Я-то надеялся все это вытравить разом

в годы застоя, как грязный стакан протирают.

Я-то боялся, что с третьим искусственным глазом

подзалетел, перебрал, прокололся, как фраер.

 

Все примитивно вокруг под сиянием лунным.

Всюду родимую Русь узнаю, и противно,

думая думу, лететь мне по рельсам чугунным.

Все примитивно. А надо еще примитивней.

 

Просто вбивается гвоздь в озверевшую плаху.

В пьяном пространстве прямая всего конструктивней.

Чистит солдат асидолом законную бляху

долго и нудно. А надо - еще примитивней.

 

Русобородый товарищ, насквозь доминантный,

бьет кучерявого в пах - ты зачем рецессивный?

Все гениальное просто. Но вот до меня-то

не дотянулся. Подумай, ударь примитивней.

 

И в "Восьмистишия" гения, в мертвую зону,

можно проход прорубить при прочтенье активном.

Каждый коан, предназначенный для вырубона,

прост до предела. Но ленточный глист - примитивней.

 

Дробь отделения - вечнозеленый остаток,

мозг продувает навылет, как сверхпроводимость.
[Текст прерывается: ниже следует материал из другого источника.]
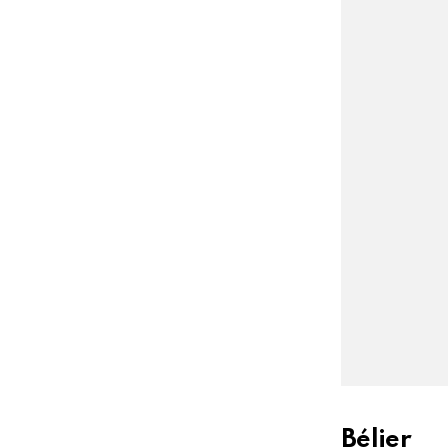
Bélier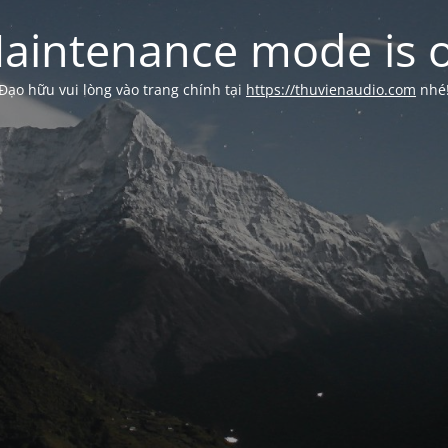
aintenance mode is 
Đạo hữu vui lòng vào trang chính tại
https://thuvienaudio.com
nhé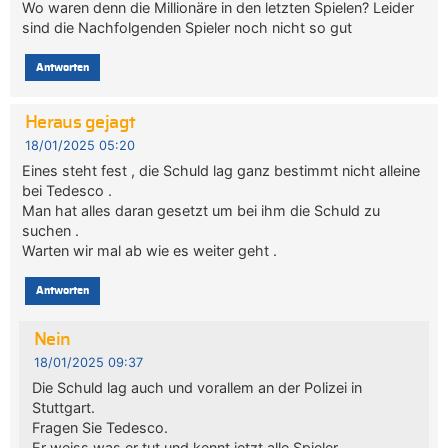
Wo waren denn die Millionäre in den letzten Spielen? Leider
sind die Nachfolgenden Spieler noch nicht so gut
Antworten
Heraus gejagt
18/01/2025 05:20
Eines steht fest , die Schuld lag ganz bestimmt nicht alleine
bei Tedesco .
Man hat alles daran gesetzt um bei ihm die Schuld zu
suchen .
Warten wir mal ab wie es weiter geht .
Antworten
Nein
18/01/2025 09:37
Die Schuld lag auch und vorallem an der Polizei in
Stuttgart.
Fragen Sie Tedesco.
Er weiss was er tut und kennt jetzt alle Spieler.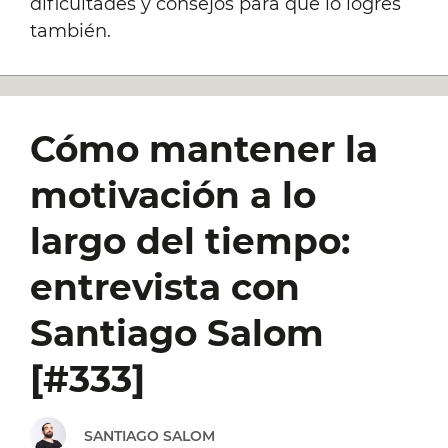
dificultades y consejos para que lo logres
también.
Cómo mantener la
motivación a lo
largo del tiempo:
entrevista con
Santiago Salom
[#333]
SANTIAGO SALOM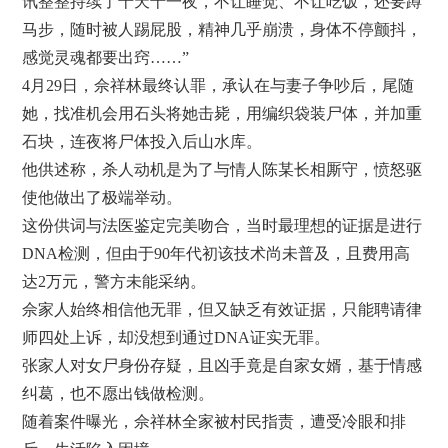
讯整整持续了十天十一夜，不让睡觉、不让吃饭，还要蹲
马步，随时被人踢屁股，精神几乎崩溃，身体不停颤抖，
感觉灵魂都要出窍……”
4月29日，佘祥林最终认罪，承认在与妻子争吵后，尾随
她，找准机会用石头将她击毙，用编织袋装尸体，并加重
石块，连夜将尸体投入后山水库。
他供述称，杀人动机是为了与情人陈某长相厮守，愤怒驱
使他做出了极端举动。
这份供词与法医鉴定完美吻合，当时最理想的证据是进行
DNA检测，但由于90年代初该技术尚未普及，且费用高
达2万元，警方未能采纳。
佘家人始终相信他无罪，但又缺乏有效证据，只能聘请律
师四处上诉，却没想到通过DNA证实无罪。
张家人对女尸身份存疑，且凶手竟是自家女婿，基于情感
纠葛，也不愿出钱做检测。
随着案件曝光，佘祥林全家被村民指责，遭受冷眼和排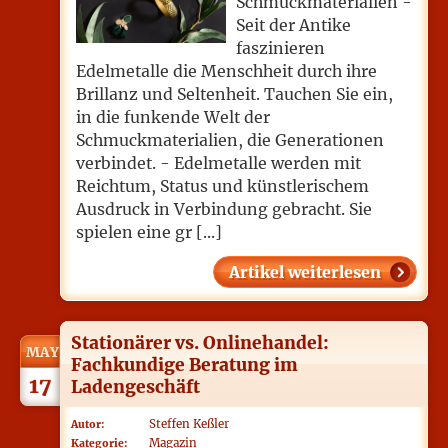
Schmuckmaterialien -
Seit der Antike
faszinieren
Edelmetalle die Menschheit durch ihre
Brillanz und Seltenheit. Tauchen Sie ein,
in die funkende Welt der
Schmuckmaterialien, die Generationen
verbindet. - Edelmetalle werden mit
Reichtum, Status und künstlerischem
Ausdruck in Verbindung gebracht. Sie
spielen eine gr [...]
Artikel weiterlesen
Stationärer vs. Onlinehandel:
MAY
Fachkundige Beratung im
17
Ladengeschäft
Steffen Keßler
Autor:
Magazin
Kategorie:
Крен не заметен на палубах авиаматок,

только куда откровенней простая судимость.

 

Разница между "московским" очком и обычным

в том, что московское, как это мне ни противно,

чем-то отмечено точным, сугубым и личным.

И примитивным, вот именно, да, примитивным.

 

Как Пуришкевич сказал, это видно по роже

целой вселенной, в станине токарной зажатой.

Я это знал до потопа и знать буду позже

третьей войны мировой, и четвертой, и пятой.

 

Ищешь глубокого смысла в глубокой дилемме.

Жаждешь банальных решений, а не позитивных

С крыши кирпич по-другому решает проблемы -

чисто, открыто, бессмысленно и примитивно.

 

Кто-то хотел бы, как дерево, встать у дороги.

Мне бы хотелось, как свиньи стоят у корыта,

к числам простым прижиматься, простым и убогим,

и примитивным, как кость в переломе открытом.